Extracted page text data
>>>>>

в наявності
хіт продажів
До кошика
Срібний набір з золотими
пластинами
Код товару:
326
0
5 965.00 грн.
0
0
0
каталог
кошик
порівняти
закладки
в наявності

<<<<<

- [PROBLEM TO SOLVE] Say every entry again, exactly as it reads.

- [TASK ANSWER]
в наявності
хіт продажів
До кошика
Срібний набір з золотими
пластинами
Код товару:
326
0
5 965.00 грн.
0
0
0
каталог
кошик
порівняти
закладки
в наявності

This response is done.